The majority of mobile devices today are based on Arm architecture that supports the hosting of trusted applications in Trusted Execution Environment (TEE). RISC-V is a relatively new open-source instruction set architecture that was engineered to fit many uses. In one potential RISC-V usage scenario, mobile devices could be based on RISC-V hardware. We consider the implications of porting the mobile security stack on top of a RISC-V system on a chip, identify the gaps in the open-source Keystone framework for building custom TEEs, and propose a security architecture that, among other things, supports the GlobalPlatform TEE API specification for trusted applications. In addition to Keystone enclaves the architecture includes a Trusted Hart -- a normal core that runs a trusted operating system and is dedicated for security functions, like control of the device's keystore and the management of secure peripherals. The proposed security architecture for RISC-V platform is verified experimentally using the HiFive Unleashed RISC-V development board.

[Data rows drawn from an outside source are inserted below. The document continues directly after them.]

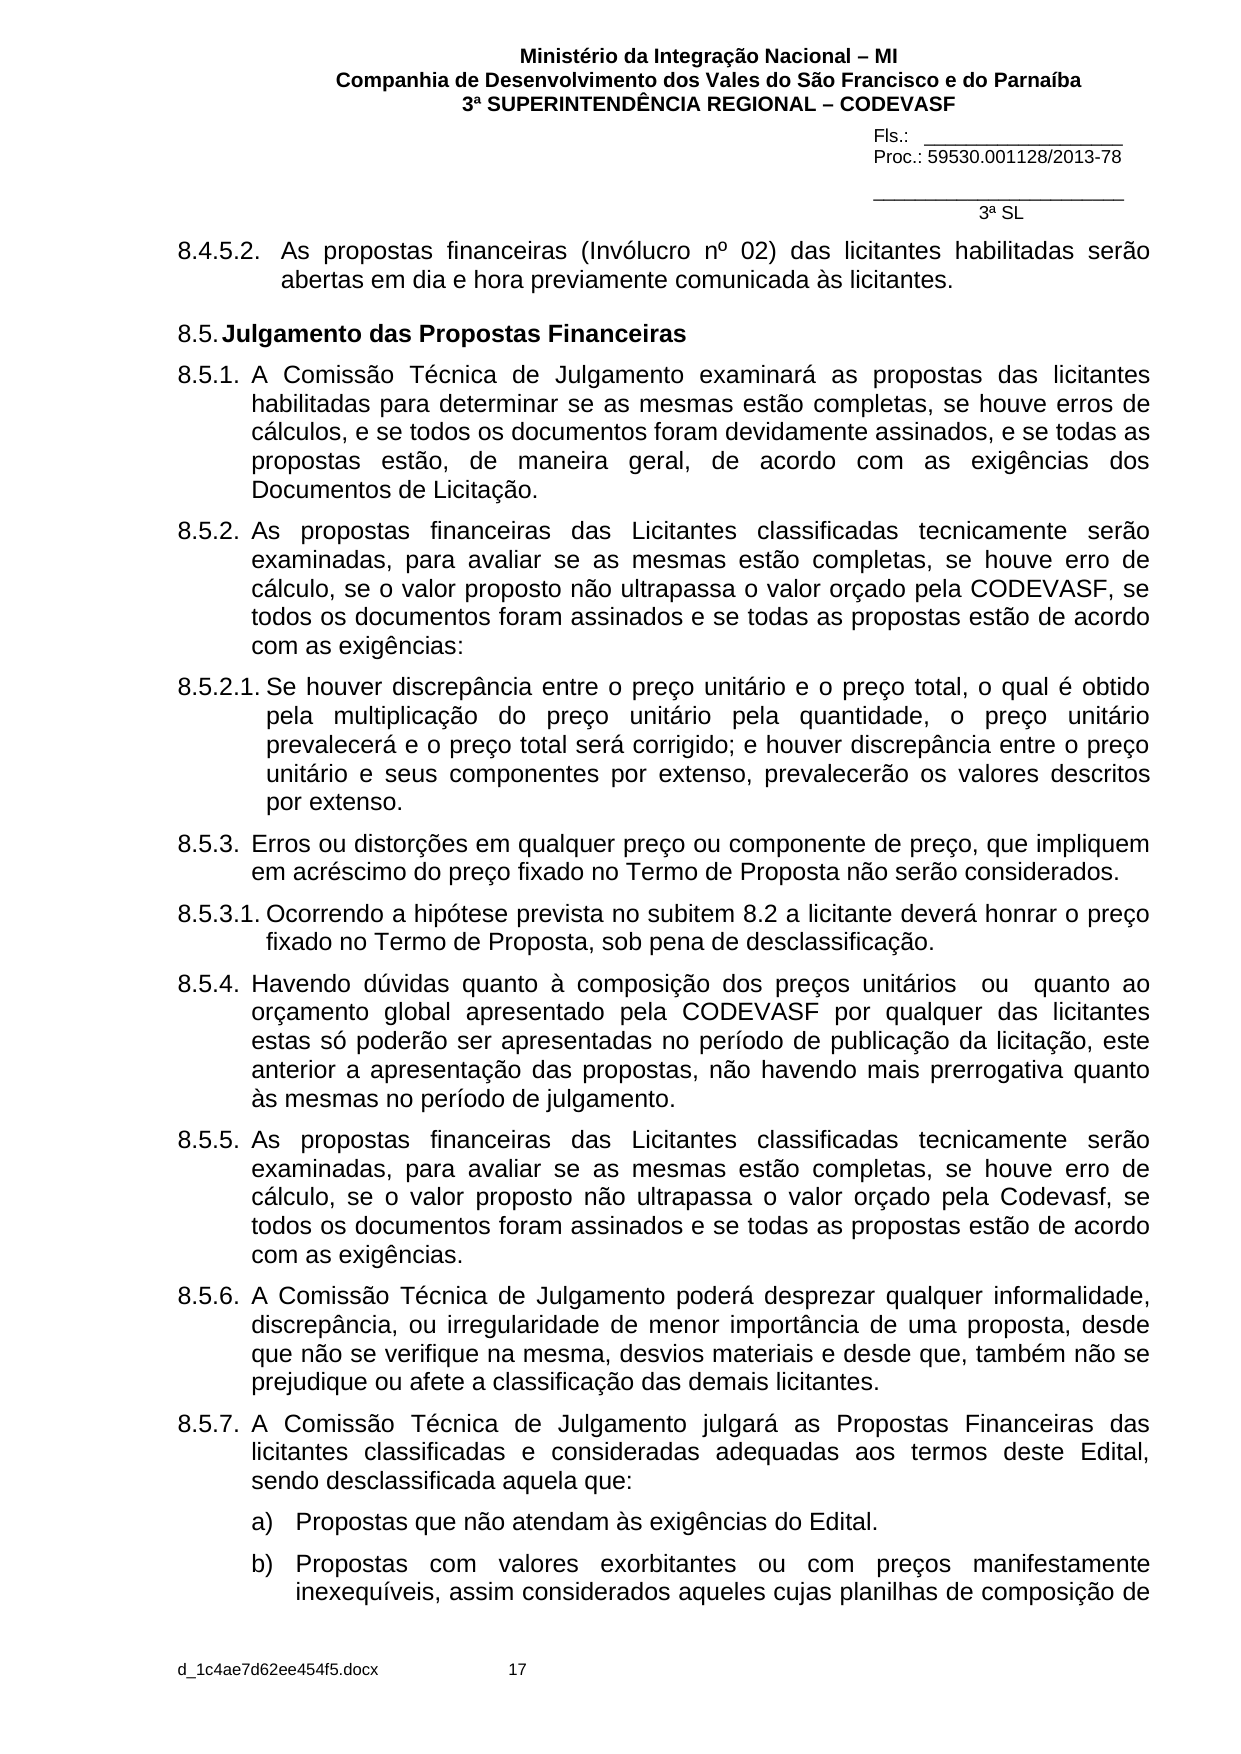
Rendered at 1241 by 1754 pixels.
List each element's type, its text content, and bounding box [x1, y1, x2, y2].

list A Comissão Técnica de Julgamento poderá desprezar qualquer informalidade, discrepância, ou irregularidade de menor importância de uma proposta, desde que não se verifique na mesma, desvios materiais e desde que, também não se prejudique ou afete a classificação das demais licitantes. [177, 1281, 1152, 1396]
list A Comissão Técnica de Julgamento examinará as propostas das licitantes habilitadas para determinar se as mesmas estão completas, se houve erros de cálculos, e se todos os documentos foram devidamente assinados, e se todas as propostas estão, de maneira geral, de acordo com as exigências dos Documentos de Licitação. [177, 360, 1152, 503]
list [251, 1548, 1152, 1606]
list Ocorrendo a hipótese prevista no subitem 8.2 a licitante deverá honrar o preço fixado no Termo de Proposta, sob pena de desclassificação. [177, 898, 1152, 956]
list A Comissão Técnica de Julgamento julgará as Propostas Financeiras das licitantes classificadas e consideradas adequadas aos termos deste Edital, sendo desclassificada aquela que: [177, 1408, 1152, 1495]
list As propostas financeiras das Licitantes classificadas tecnicamente serão examinadas, para avaliar se as mesmas estão completas, se houve erro de cálculo, se o valor proposto não ultrapassa o valor orçado pela Codevasf, se todos os documentos foram assinados e se todas as propostas estão de acordo com as exigências. [177, 1125, 1152, 1268]
list Havendo dúvidas quanto à composição dos preços unitários ou quanto ao orçamento global apresentado pela CODEVASF por qualquer das licitantes estas só poderão ser apresentadas no período de publicação da licitação, este anterior a apresentação das propostas, não havendo mais prerrogativa quanto às mesmas no período de julgamento. [177, 968, 1152, 1112]
list Erros ou distorções em qualquer preço ou componente de preço, que impliquem em acréscimo do preço fixado no Termo de Proposta não serão considerados. [177, 828, 1152, 886]
text Julgamento das Propostas Financeiras [177, 318, 1152, 347]
list As propostas financeiras (Invólucro nº 02) das licitantes habilitadas serão abertas em dia e hora previamente comunicada às licitantes. [177, 236, 1152, 293]
list Se houver discrepância entre o preço unitário e o preço total, o qual é obtido pela multiplicação do preço unitário pela quantidade, o preço unitário prevalecerá e o preço total será corrigido; e houver discrepância entre o preço unitário e seus componentes por extenso, prevalecerão os valores descritos por extenso. [177, 672, 1152, 816]
list Propostas que não atendam às exigências do Edital. [251, 1507, 1152, 1536]
list As propostas financeiras das Licitantes classificadas tecnicamente serão examinadas, para avaliar se as mesmas estão completas, se houve erro de cálculo, se o valor proposto não ultrapassa o valor orçado pela CODEVASF, se todos os documentos foram assinados e se todas as propostas estão de acordo com as exigências: [177, 516, 1152, 660]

翻译：当前大多数移动设备采用支持可信执行环境（TEE）中托管可信应用程序的Arm架构。RISC-V是一种较新的开源指令集架构，旨在适配多种应用场景。在RISC-V的潜在应用场景中，移动设备可基于RISC-V硬件实现。本文探讨将移动安全栈移植至RISC-V系统级芯片（SoC）所产生的影响，识别开源Keystone框架在构建定制化TEE时的不足，并提出一种安全架构。该架构除支持GlobalPlatform TEE应用程序编程接口规范外，还包含Keystone飞地机制及"可信处理器核心"——一个运行可信操作系统并专用于安全功能的常规核心，负责设备密钥库的管控与安全外设管理。通过HiFive Unleashed RISC-V开发板对该架构进行实验验证。